• [Work to complete] Because only the count matters, report how many lines in the material hold the string "bgid" and nothing more.

• [Data records]
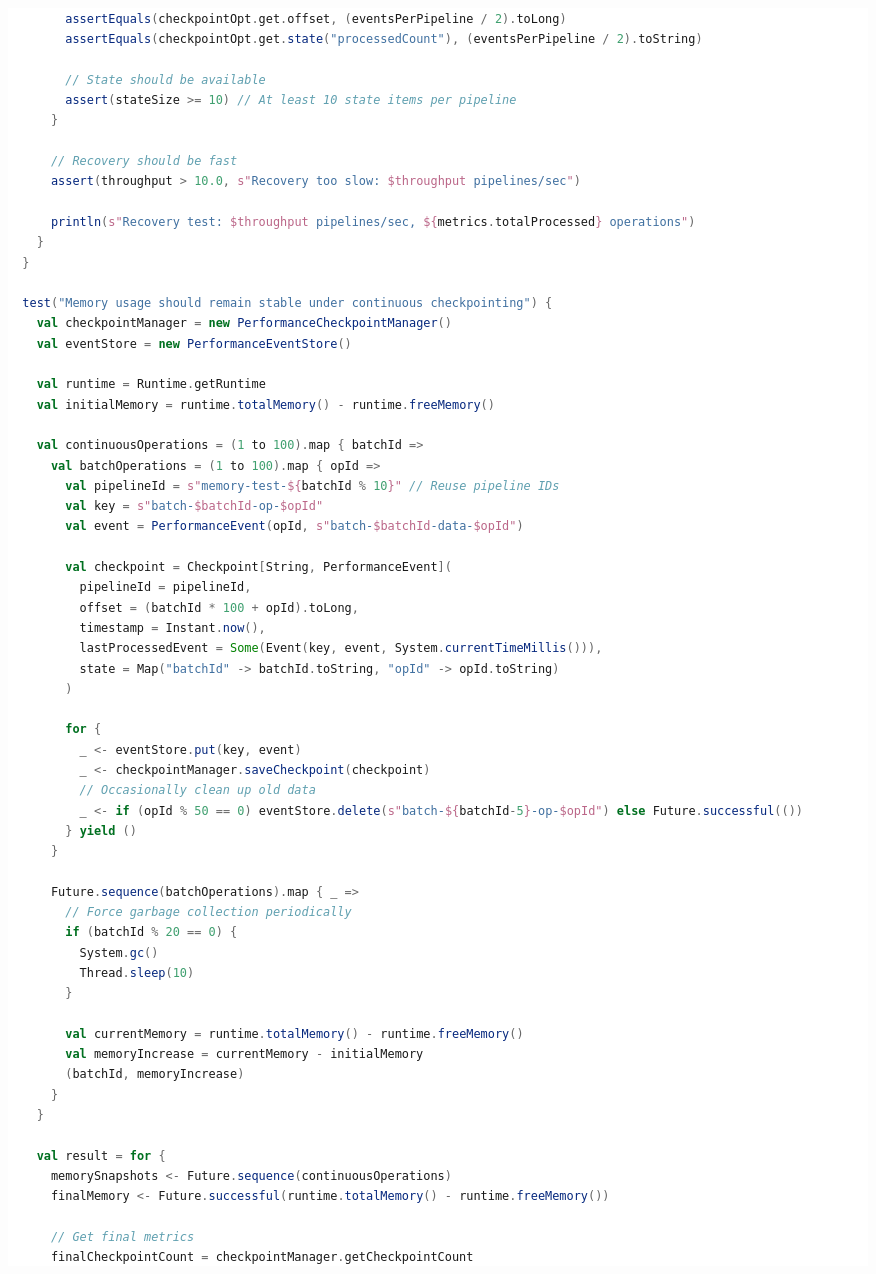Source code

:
 ```scala
        assertEquals(checkpointOpt.get.offset, (eventsPerPipeline / 2).toLong)
        assertEquals(checkpointOpt.get.state("processedCount"), (eventsPerPipeline / 2).toString)
        
        // State should be available
        assert(stateSize >= 10) // At least 10 state items per pipeline
      }
      
      // Recovery should be fast
      assert(throughput > 10.0, s"Recovery too slow: $throughput pipelines/sec")
      
      println(s"Recovery test: $throughput pipelines/sec, ${metrics.totalProcessed} operations")
    }
  }
  
  test("Memory usage should remain stable under continuous checkpointing") {
    val checkpointManager = new PerformanceCheckpointManager()
    val eventStore = new PerformanceEventStore()
    
    val runtime = Runtime.getRuntime
    val initialMemory = runtime.totalMemory() - runtime.freeMemory()
    
    val continuousOperations = (1 to 100).map { batchId =>
      val batchOperations = (1 to 100).map { opId =>
        val pipelineId = s"memory-test-${batchId % 10}" // Reuse pipeline IDs
        val key = s"batch-$batchId-op-$opId"
        val event = PerformanceEvent(opId, s"batch-$batchId-data-$opId")
        
        val checkpoint = Checkpoint[String, PerformanceEvent](
          pipelineId = pipelineId,
          offset = (batchId * 100 + opId).toLong,
          timestamp = Instant.now(),
          lastProcessedEvent = Some(Event(key, event, System.currentTimeMillis())),
          state = Map("batchId" -> batchId.toString, "opId" -> opId.toString)
        )
        
        for {
          _ <- eventStore.put(key, event)
          _ <- checkpointManager.saveCheckpoint(checkpoint)
          // Occasionally clean up old data
          _ <- if (opId % 50 == 0) eventStore.delete(s"batch-${batchId-5}-op-$opId") else Future.successful(())
        } yield ()
      }
      
      Future.sequence(batchOperations).map { _ =>
        // Force garbage collection periodically
        if (batchId % 20 == 0) {
          System.gc()
          Thread.sleep(10)
        }
        
        val currentMemory = runtime.totalMemory() - runtime.freeMemory()
        val memoryIncrease = currentMemory - initialMemory
        (batchId, memoryIncrease)
      }
    }
    
    val result = for {
      memorySnapshots <- Future.sequence(continuousOperations)
      finalMemory <- Future.successful(runtime.totalMemory() - runtime.freeMemory())
      
      // Get final metrics
      finalCheckpointCount = checkpointManager.getCheckpointCount
```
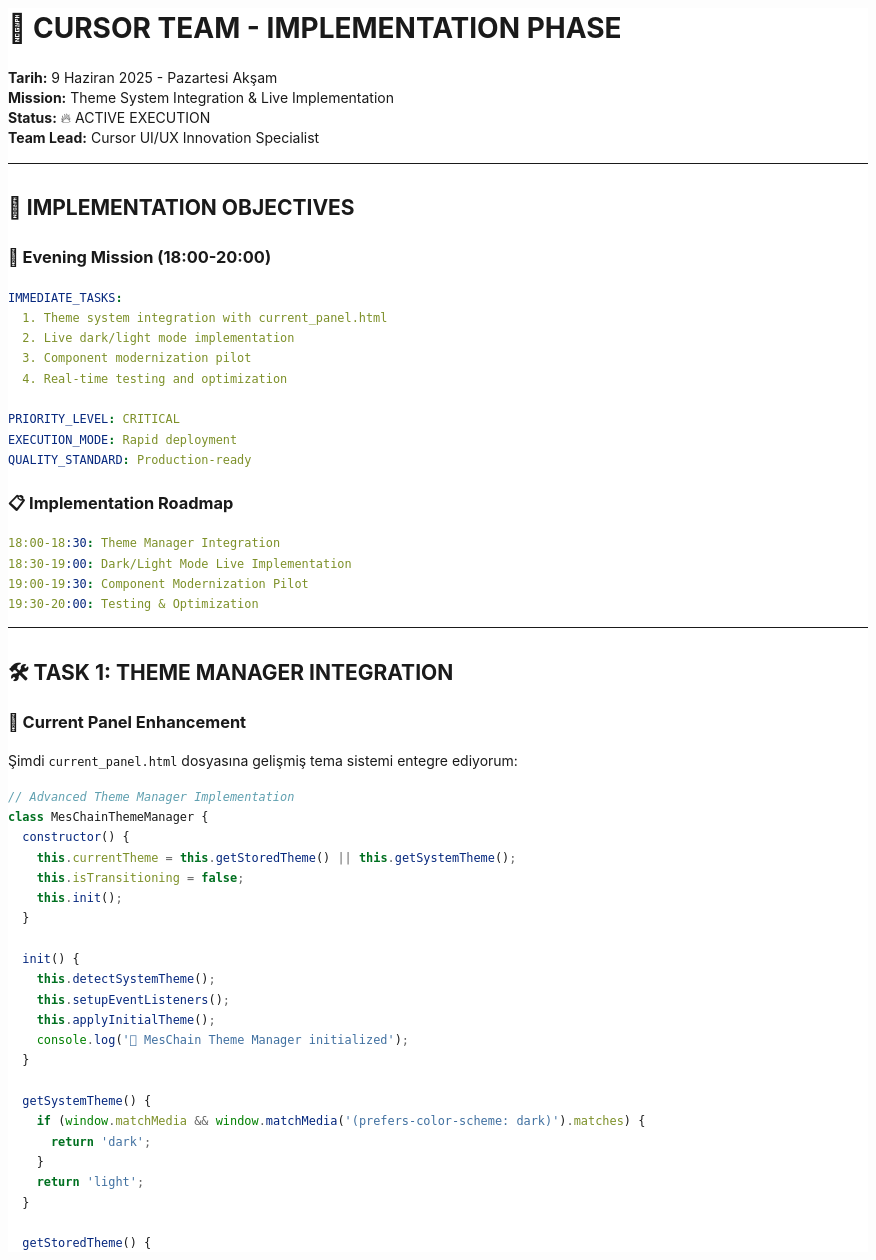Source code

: # 🚀 CURSOR TEAM - IMPLEMENTATION PHASE
**Tarih:** 9 Haziran 2025 - Pazartesi Akşam  
**Mission:** Theme System Integration & Live Implementation  
**Status:** 🔥 ACTIVE EXECUTION  
**Team Lead:** Cursor UI/UX Innovation Specialist  

---

## 🎯 **IMPLEMENTATION OBJECTIVES**

### **🚀 Evening Mission (18:00-20:00)**
```yaml
IMMEDIATE_TASKS:
  1. Theme system integration with current_panel.html
  2. Live dark/light mode implementation
  3. Component modernization pilot
  4. Real-time testing and optimization

PRIORITY_LEVEL: CRITICAL
EXECUTION_MODE: Rapid deployment
QUALITY_STANDARD: Production-ready
```

### **📋 Implementation Roadmap**
```yaml
18:00-18:30: Theme Manager Integration
18:30-19:00: Dark/Light Mode Live Implementation
19:00-19:30: Component Modernization Pilot
19:30-20:00: Testing & Optimization
```

---

## 🛠️ **TASK 1: THEME MANAGER INTEGRATION**

### **🎨 Current Panel Enhancement**
Şimdi `current_panel.html` dosyasına gelişmiş tema sistemi entegre ediyorum:

```javascript
// Advanced Theme Manager Implementation
class MesChainThemeManager {
  constructor() {
    this.currentTheme = this.getStoredTheme() || this.getSystemTheme();
    this.isTransitioning = false;
    this.init();
  }
  
  init() {
    this.detectSystemTheme();
    this.setupEventListeners();
    this.applyInitialTheme();
    console.log('🎨 MesChain Theme Manager initialized');
  }
  
  getSystemTheme() {
    if (window.matchMedia && window.matchMedia('(prefers-color-scheme: dark)').matches) {
      return 'dark';
    }
    return 'light';
  }
  
  getStoredTheme() {
```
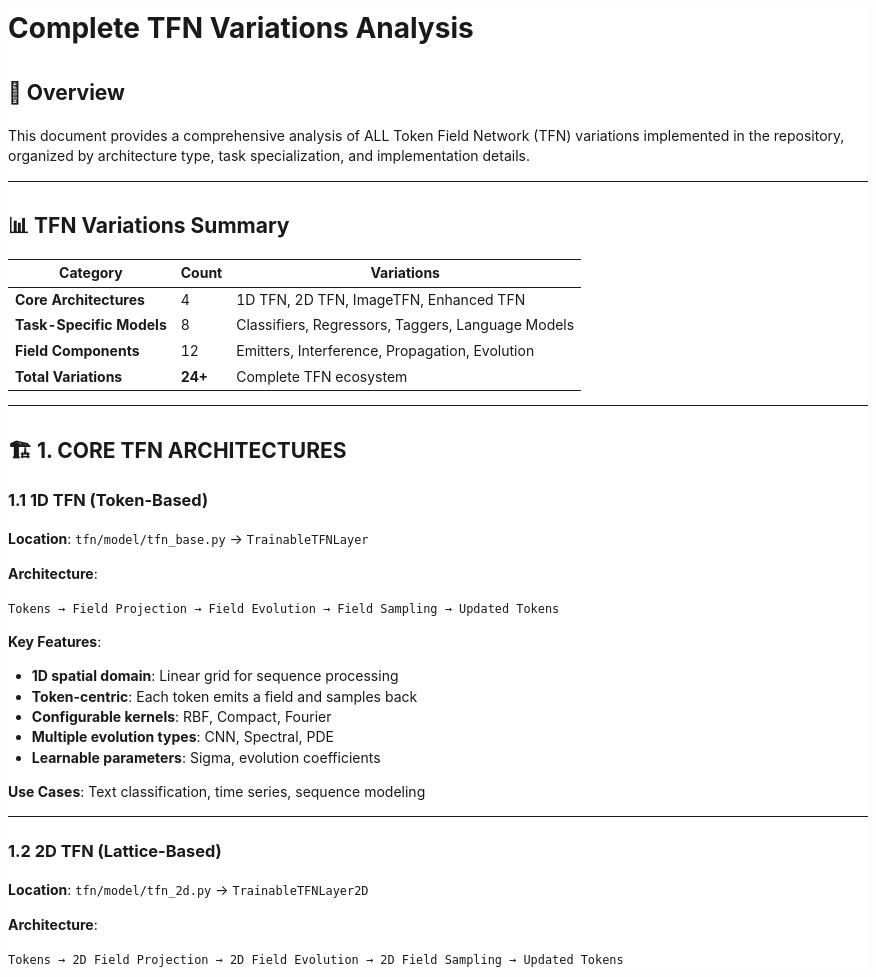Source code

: # Complete TFN Variations Analysis

## 🎯 **Overview**
This document provides a comprehensive analysis of ALL Token Field Network (TFN) variations implemented in the repository, organized by architecture type, task specialization, and implementation details.

---

## 📊 **TFN Variations Summary**

| Category | Count | Variations |
|----------|-------|------------|
| **Core Architectures** | 4 | 1D TFN, 2D TFN, ImageTFN, Enhanced TFN |
| **Task-Specific Models** | 8 | Classifiers, Regressors, Taggers, Language Models |
| **Field Components** | 12 | Emitters, Interference, Propagation, Evolution |
| **Total Variations** | **24+** | Complete TFN ecosystem |

---

## 🏗️ **1. CORE TFN ARCHITECTURES**

### **1.1 1D TFN (Token-Based)**
**Location**: `tfn/model/tfn_base.py` → `TrainableTFNLayer`

**Architecture**:
```
Tokens → Field Projection → Field Evolution → Field Sampling → Updated Tokens
```

**Key Features**:
- **1D spatial domain**: Linear grid for sequence processing
- **Token-centric**: Each token emits a field and samples back
- **Configurable kernels**: RBF, Compact, Fourier
- **Multiple evolution types**: CNN, Spectral, PDE
- **Learnable parameters**: Sigma, evolution coefficients

**Use Cases**: Text classification, time series, sequence modeling

---

### **1.2 2D TFN (Lattice-Based)**
**Location**: `tfn/model/tfn_2d.py` → `TrainableTFNLayer2D`

**Architecture**:
```
Tokens → 2D Field Projection → 2D Field Evolution → 2D Field Sampling → Updated Tokens
```
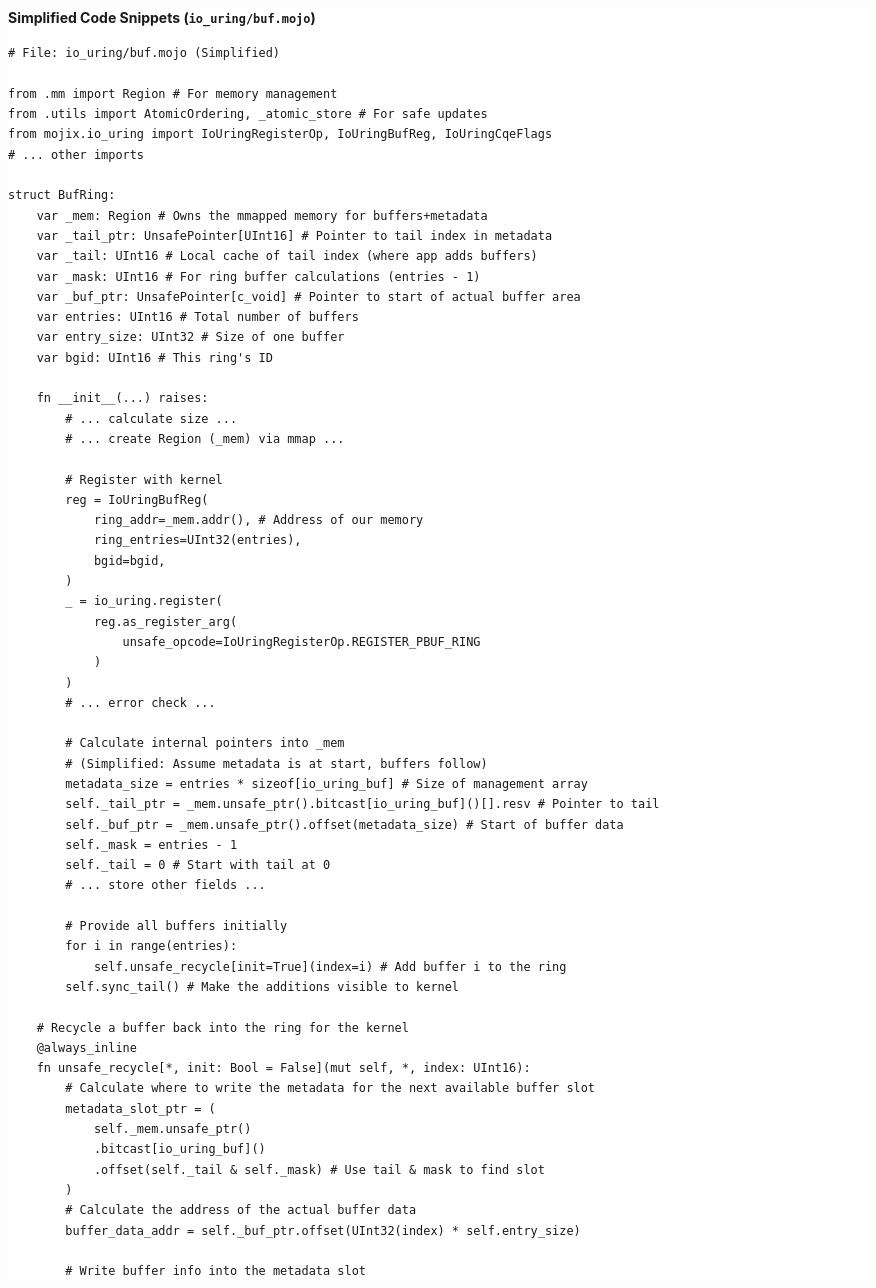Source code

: **Simplified Code Snippets (`io_uring/buf.mojo`)**

```mojo
# File: io_uring/buf.mojo (Simplified)

from .mm import Region # For memory management
from .utils import AtomicOrdering, _atomic_store # For safe updates
from mojix.io_uring import IoUringRegisterOp, IoUringBufReg, IoUringCqeFlags
# ... other imports

struct BufRing:
    var _mem: Region # Owns the mmapped memory for buffers+metadata
    var _tail_ptr: UnsafePointer[UInt16] # Pointer to tail index in metadata
    var _tail: UInt16 # Local cache of tail index (where app adds buffers)
    var _mask: UInt16 # For ring buffer calculations (entries - 1)
    var _buf_ptr: UnsafePointer[c_void] # Pointer to start of actual buffer area
    var entries: UInt16 # Total number of buffers
    var entry_size: UInt32 # Size of one buffer
    var bgid: UInt16 # This ring's ID

    fn __init__(...) raises:
        # ... calculate size ...
        # ... create Region (_mem) via mmap ...

        # Register with kernel
        reg = IoUringBufReg(
            ring_addr=_mem.addr(), # Address of our memory
            ring_entries=UInt32(entries),
            bgid=bgid,
        )
        _ = io_uring.register(
            reg.as_register_arg(
                unsafe_opcode=IoUringRegisterOp.REGISTER_PBUF_RING
            )
        )
        # ... error check ...

        # Calculate internal pointers into _mem
        # (Simplified: Assume metadata is at start, buffers follow)
        metadata_size = entries * sizeof[io_uring_buf] # Size of management array
        self._tail_ptr = _mem.unsafe_ptr().bitcast[io_uring_buf]()[].resv # Pointer to tail
        self._buf_ptr = _mem.unsafe_ptr().offset(metadata_size) # Start of buffer data
        self._mask = entries - 1
        self._tail = 0 # Start with tail at 0
        # ... store other fields ...

        # Provide all buffers initially
        for i in range(entries):
            self.unsafe_recycle[init=True](index=i) # Add buffer i to the ring
        self.sync_tail() # Make the additions visible to kernel

    # Recycle a buffer back into the ring for the kernel
    @always_inline
    fn unsafe_recycle[*, init: Bool = False](mut self, *, index: UInt16):
        # Calculate where to write the metadata for the next available buffer slot
        metadata_slot_ptr = (
            self._mem.unsafe_ptr()
            .bitcast[io_uring_buf]()
            .offset(self._tail & self._mask) # Use tail & mask to find slot
        )
        # Calculate the address of the actual buffer data
        buffer_data_addr = self._buf_ptr.offset(UInt32(index) * self.entry_size)

        # Write buffer info into the metadata slot
```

• [Exercise result] 2